Biological: “chemical imbalance”

Social: current stressor

Psychological: past stressors, a pattern that might be hard to see and change, or unresolved grief

Spiritual: crisis in life’s meaning, such as the loss of an important person

Another suggestion from Gordon came from somebody named Rubin and it’s that a consultant should try to employ “pull” strategies rather than “push” strategies. Pushing implies trying to influence someone to do what you, the consultant, wants. Pulling means trying to le the patient do what he or she wants. When you pull you listen respectfully, ask questions, and seek to understand and empathize. Pushing involves preaching, exhorting, prescribing, and even inspiring.

I don’t think it’s practical during the usually brief time a patient is medically hospitalized to try to get him to change. I try my best to understand him. It may not be practical to assume I can always teach an old dog new tricks. But I’m open to trying if I get the nod.hound dog elvis


1. Gordon, C., M.D. Difficult and Personality-Disordered Patients. In Psychiatric Care of the Medically Ill. A Review of Psychosomatic Medicine. 2004. Boston, Massachusetts.

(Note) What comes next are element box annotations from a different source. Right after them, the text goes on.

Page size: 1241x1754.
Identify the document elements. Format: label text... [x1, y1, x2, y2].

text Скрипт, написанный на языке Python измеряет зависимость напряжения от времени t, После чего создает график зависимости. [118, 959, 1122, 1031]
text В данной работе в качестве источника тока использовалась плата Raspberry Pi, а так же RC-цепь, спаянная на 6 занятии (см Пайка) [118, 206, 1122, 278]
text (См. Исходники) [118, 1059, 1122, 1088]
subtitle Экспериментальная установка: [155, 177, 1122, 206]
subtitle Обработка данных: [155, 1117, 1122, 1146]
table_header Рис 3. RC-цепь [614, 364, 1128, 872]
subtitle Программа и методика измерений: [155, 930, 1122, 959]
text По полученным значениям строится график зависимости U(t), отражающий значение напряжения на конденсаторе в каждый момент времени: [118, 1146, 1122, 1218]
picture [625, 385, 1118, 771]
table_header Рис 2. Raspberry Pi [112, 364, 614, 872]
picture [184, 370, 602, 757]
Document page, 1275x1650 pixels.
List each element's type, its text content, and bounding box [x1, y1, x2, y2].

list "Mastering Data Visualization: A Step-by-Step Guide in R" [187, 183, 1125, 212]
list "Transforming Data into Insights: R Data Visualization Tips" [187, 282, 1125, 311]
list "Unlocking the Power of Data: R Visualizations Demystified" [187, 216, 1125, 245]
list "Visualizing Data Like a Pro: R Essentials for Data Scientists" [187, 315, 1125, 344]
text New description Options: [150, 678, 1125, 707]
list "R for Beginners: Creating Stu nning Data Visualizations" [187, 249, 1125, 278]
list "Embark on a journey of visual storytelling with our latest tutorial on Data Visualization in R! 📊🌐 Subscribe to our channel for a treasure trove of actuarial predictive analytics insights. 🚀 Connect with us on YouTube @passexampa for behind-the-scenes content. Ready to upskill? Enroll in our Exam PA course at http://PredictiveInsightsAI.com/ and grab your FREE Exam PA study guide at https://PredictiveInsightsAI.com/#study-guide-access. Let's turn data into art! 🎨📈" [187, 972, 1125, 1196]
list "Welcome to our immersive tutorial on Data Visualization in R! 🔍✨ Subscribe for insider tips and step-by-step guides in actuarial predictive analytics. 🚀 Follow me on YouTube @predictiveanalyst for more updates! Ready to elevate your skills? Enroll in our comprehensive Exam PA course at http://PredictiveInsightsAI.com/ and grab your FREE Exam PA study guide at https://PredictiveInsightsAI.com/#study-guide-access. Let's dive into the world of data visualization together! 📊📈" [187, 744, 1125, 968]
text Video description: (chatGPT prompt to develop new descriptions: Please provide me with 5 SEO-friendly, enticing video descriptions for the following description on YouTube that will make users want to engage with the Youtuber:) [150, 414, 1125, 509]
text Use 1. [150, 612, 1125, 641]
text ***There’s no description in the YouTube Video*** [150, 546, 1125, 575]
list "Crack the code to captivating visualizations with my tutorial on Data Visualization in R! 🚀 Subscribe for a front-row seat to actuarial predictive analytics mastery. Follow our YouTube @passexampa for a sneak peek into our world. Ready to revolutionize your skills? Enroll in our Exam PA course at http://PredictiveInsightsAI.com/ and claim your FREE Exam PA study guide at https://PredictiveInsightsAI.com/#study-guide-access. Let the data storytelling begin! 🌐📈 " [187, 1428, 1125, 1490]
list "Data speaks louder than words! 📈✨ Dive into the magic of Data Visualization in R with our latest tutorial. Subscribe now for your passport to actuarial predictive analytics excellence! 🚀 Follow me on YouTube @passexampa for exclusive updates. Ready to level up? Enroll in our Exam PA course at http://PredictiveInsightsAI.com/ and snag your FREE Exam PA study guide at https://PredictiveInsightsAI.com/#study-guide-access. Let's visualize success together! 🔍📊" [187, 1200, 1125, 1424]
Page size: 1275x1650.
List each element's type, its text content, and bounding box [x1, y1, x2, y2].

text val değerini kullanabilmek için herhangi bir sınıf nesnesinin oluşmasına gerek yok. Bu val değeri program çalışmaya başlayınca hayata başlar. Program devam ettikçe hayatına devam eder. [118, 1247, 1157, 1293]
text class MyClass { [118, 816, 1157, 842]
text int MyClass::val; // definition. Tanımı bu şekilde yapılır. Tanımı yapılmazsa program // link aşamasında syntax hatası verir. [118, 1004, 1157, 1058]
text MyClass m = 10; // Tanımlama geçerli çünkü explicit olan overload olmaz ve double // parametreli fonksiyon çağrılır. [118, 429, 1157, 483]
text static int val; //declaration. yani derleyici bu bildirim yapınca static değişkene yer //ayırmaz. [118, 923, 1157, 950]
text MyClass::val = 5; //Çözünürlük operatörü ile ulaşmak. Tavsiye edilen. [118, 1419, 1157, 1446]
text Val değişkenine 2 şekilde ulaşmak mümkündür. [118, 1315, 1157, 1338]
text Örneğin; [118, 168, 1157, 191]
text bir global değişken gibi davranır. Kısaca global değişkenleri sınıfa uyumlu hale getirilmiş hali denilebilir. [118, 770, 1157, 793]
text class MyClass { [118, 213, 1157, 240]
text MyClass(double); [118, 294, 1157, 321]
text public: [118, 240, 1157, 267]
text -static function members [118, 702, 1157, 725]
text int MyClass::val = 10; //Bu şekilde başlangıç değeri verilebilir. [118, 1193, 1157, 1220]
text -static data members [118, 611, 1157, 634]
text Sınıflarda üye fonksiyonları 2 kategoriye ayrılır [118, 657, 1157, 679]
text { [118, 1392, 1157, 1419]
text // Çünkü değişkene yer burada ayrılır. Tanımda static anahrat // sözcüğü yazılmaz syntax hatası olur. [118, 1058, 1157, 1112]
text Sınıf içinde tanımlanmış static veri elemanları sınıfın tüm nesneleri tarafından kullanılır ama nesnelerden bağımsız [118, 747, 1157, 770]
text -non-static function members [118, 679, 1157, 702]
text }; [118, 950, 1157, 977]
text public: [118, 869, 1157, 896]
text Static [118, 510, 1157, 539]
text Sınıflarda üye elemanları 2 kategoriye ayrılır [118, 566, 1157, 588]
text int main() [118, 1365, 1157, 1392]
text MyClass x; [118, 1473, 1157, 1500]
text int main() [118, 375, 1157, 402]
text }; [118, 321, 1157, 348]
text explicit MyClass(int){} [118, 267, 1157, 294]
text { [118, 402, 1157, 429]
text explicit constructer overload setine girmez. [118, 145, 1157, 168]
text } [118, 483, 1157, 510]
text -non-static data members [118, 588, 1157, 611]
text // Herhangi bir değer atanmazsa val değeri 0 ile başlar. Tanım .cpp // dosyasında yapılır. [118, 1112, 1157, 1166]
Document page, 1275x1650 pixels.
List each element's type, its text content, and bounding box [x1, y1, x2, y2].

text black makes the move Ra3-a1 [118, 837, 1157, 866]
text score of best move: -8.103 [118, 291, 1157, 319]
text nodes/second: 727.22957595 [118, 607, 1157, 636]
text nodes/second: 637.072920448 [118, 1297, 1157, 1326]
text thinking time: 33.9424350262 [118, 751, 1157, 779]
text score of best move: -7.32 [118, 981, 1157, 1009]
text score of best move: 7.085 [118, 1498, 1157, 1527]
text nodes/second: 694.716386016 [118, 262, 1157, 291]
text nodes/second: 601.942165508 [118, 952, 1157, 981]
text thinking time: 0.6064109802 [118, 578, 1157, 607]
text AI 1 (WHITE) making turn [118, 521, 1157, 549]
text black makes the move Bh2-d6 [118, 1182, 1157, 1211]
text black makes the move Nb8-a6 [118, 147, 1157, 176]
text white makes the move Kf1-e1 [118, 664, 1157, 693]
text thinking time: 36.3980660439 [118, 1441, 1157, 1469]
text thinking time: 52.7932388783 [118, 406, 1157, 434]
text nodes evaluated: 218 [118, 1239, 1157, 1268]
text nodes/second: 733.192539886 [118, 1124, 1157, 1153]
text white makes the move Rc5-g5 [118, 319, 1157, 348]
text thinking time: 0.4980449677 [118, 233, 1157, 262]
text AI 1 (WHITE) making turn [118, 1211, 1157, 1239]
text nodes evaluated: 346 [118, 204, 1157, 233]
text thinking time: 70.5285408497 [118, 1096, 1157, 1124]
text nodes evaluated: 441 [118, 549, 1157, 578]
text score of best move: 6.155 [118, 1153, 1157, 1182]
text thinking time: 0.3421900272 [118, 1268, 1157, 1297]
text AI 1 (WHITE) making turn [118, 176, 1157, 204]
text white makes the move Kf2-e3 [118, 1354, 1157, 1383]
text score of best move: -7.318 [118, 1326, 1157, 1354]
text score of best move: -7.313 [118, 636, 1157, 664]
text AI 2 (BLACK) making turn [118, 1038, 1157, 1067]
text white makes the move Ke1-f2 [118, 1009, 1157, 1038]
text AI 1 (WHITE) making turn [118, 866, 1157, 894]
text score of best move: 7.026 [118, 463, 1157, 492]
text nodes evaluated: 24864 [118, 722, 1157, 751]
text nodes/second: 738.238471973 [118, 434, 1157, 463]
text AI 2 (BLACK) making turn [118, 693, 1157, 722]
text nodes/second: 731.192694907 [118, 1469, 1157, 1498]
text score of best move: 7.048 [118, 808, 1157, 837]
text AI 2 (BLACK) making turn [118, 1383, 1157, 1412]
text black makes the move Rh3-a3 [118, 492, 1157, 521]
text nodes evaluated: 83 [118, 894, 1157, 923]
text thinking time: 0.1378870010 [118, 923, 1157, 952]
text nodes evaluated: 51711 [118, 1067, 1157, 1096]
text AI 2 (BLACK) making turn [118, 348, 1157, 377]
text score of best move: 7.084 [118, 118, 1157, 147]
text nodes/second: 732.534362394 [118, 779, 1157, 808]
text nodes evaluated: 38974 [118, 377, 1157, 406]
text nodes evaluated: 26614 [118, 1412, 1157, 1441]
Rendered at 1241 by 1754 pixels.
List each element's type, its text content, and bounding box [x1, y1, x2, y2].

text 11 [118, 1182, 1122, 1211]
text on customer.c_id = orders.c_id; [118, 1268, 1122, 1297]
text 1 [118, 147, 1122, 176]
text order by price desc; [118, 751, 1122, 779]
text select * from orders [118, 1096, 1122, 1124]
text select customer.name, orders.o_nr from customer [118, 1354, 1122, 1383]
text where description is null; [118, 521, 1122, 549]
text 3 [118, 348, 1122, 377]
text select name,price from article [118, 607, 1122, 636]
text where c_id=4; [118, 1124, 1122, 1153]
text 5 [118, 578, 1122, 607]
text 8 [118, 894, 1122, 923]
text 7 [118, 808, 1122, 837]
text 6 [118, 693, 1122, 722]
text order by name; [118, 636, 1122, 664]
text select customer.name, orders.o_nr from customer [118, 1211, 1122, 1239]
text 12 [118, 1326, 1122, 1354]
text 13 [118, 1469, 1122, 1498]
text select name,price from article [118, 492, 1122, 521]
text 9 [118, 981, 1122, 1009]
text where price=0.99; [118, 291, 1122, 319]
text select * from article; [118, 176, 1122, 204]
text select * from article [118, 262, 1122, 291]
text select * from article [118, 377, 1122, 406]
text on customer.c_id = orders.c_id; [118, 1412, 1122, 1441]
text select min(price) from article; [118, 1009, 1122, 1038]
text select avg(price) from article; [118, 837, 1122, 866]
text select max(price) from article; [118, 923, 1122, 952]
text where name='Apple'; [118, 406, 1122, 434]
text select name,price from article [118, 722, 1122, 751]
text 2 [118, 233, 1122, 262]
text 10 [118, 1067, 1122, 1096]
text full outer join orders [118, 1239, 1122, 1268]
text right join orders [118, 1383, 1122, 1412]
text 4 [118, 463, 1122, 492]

  1. I don’t envy you the prospect of trying to help a patient change in the short duration of a hospital stay, and under the duress of whatever put the patient in the hospital in the first place, the possibility of delirium, or pain, or very bad news, and the less-than-ideal conditions of most hospitals.
    Sometimes, a therapy-, or an analytic-patient will say to me, “We’ve already talked about this, and it doesn’t make any difference. I still have the same problems.”
    I try to remind these patients that they didn’t get this way overnight, and that learning, or relearning, or unlearning, takes time, patience, and repetition.
    But try that in a hospital?


  2. I think there are a couple of useful concepts in interacting with people in a therapeutic manner. I remember talking with my very first patient as a medical student. He was not much older than me at the time and our team was in the process of diagnosing him with a life changing illness. I noticed that the communication was open and productive. At the time I had just gone through an interviewing course taught by medical faculty and they were focused on the issue of being a doctor and looking like a doctor because that was what patients expected. I noticed it was important to have open, honest, and neutral communication. I also noticed that it is important to say something useful and later heard Michels say that same thing at an Aspen psychotherapy conference.

    The second issue that confuses a lot of physicians is the idea of the therapeutic alliance. The patient really needs to know what you are working on and that it makes sense to them. That ranges from: “We are going to try to get rid of these voices.” to “We are going to try to figure out why you continue to have extramarital affairs.” At some point there needs to be a common goal. One of the problems that frequently bogs down medical and psychiatric treatment is the lack of an explicit common goal or pointing out that the physician and the patient are at odds with a common goal.

    I also flash back to a moment when I was considering Neurosurgery as a career. I had an NHSC scholarship and learned that they would not defer the payback until after the residency. When I discussed that with the Chief Resident he said (to the surprise of others who knew him): “That’s OK – psychiatrists deal with hard problems that nobody else wants to deal with.” Over the last 28 years of practice I have found that to be very true. I often end up seeing patients with very severe illnesses, chronic pain, or disabling illnesses that have no treatment or cure. They are referred for “depression” or “anxiety” but the problems are a lot more complicated than that. They often see me after another physician has told them: “There is nothing more that I can do for you.” In those cases it is important to not give up and that usually comes down to researching unique solutions and remembering that people benefit from a nonjudgmental discussion.